Document passage:
Impacts of Untreated Hearing Loss

“I hear enough for now.”

“I don’t need hearing aids yet.”

My hearing is not that bad.”

These are just a few ways people justify putting off acquiring hearing devices, even when they know they have hearing loss. BUT did you know that even a mild untreated hearing loss can have an impact on our well being beyond our hearing health?

Make hearing health a priority because it can actually be impacting more than your ability to hear. Consider having a hearing test every 1-2 years to monitor your hearing and take treatment action sooner to ensure you have the best quality of life.


Hearing Loss and Cognitive Decline in Older Adults”, JAMA Internal Medicine., F.Lin et al,. (2013)

“Hearing Loss and Falls Among Older Adults in the United States”, Archives of Internal Medicine., F.Lin et al,.(2012)

“Hearing Aids May Improve Balance”, Medical Press., J.E. Strait (2014)

Negative impacts of untreated hearing loss

  • Social withdrawal or isolation to avoid embarrassment or frustration
  • Safety risks such as not hearing the fire alarm, telephone or intruder
  • Auditory deprivation, which is the reduced ability to understand speech even when the volume is loud enough. The “use it or lose it” rule applies to your ears too.
  • Risk of being misdiagnosed during cognitive testing due to the risk of hearing incorrectly which translates to responding incorrectly.

Input data:
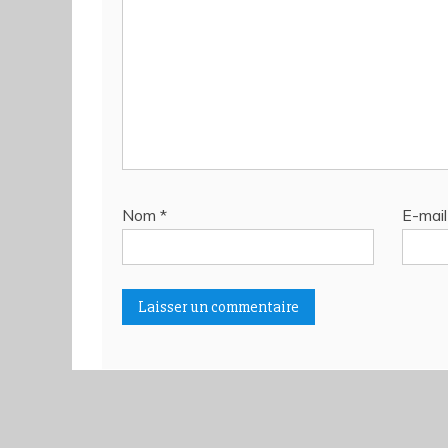
Nom
*
E-mai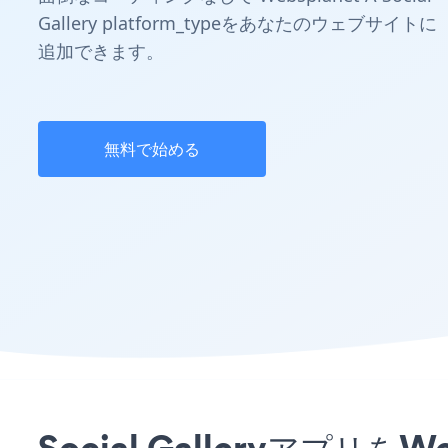
Gallery platform_typeをあなたのウェブサイトに
追加できます。
無料で始める
Social Galleryアプ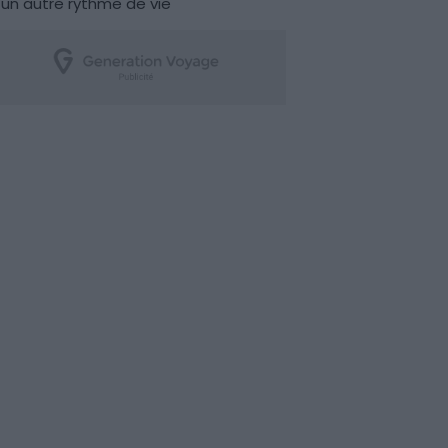
un autre rythme de vie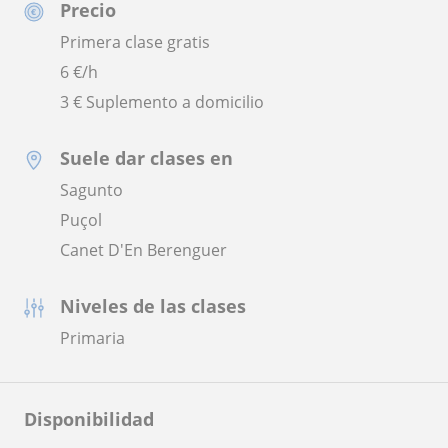
Precio
Primera clase gratis
6
€/h
3 € Suplemento a domicilio
Suele dar clases en
Sagunto
Puçol
Canet D'En Berenguer
Niveles de las clases
Primaria
Disponibilidad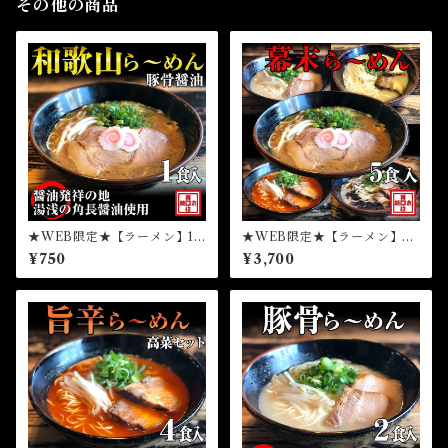
その他の商品
★WEB限定★【ラーメン】1
★WEB限定★【ラーメン】１
食和歌山ら～めん（冷凍）
食入りら～めん幕末よくばり
¥750
¥3,700
食べ比べ5種セット（冷凍）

What you need to do:
1. Reproduce the part of the page on untreated hearing loss that opens with the words containing "Negative impacts of" and closes with "your ears too.".
2. List the publications named in the sources cited on the page about untreated hearing loss.
3. Go on with the page about untreated hearing loss from its last sentence.

Solved tasks:
1.
Negative impacts of untreated hearing loss

  • Social withdrawal or isolation to avoid embarrassment or frustration
  • Safety risks such as not hearing the fire alarm, telephone or intruder
  • Auditory deprivation, which is the reduced ability to understand speech even when the volume is loud enough. The “use it or lose it” rule applies to your ears too.

2.
JAMA Internal Medicine
Archives of Internal Medicine
Medical Press

3.
  • Scientists tested brain function and memory of 1,984 older adults over a 6-year period. The people who had untreated hearing loss were 30-40% more likely to do poorer on these tests as they aged. They also started having problems remembering and thinking at least three years sooner than those with normal hearing (Lin et al., 2013).
  • Hearing loss is now viewed as a predictor for the onset of dementia. The worse the hearing, the more likely dementia will occur. A mild untreated hearing loss is equivalent to 7 years of aging (Lin et al., 2013).

Don’t put it off any longer. If you’re unsure if you’re experiencing hearing loss:

Types of Hearing Loss

Conductive Hearing Loss

A conductive hearing loss is caused by any condition or disease that impedes the conveyance of sound in its mechanical form through the middle ear cavity to the inner ear. A conductive hearing loss can be the result of a blockage in the external ear canal or can be caused by any disorder that unfavorably effects the middle ear’s ability to transmit the mechanical energy to the stapes footplate.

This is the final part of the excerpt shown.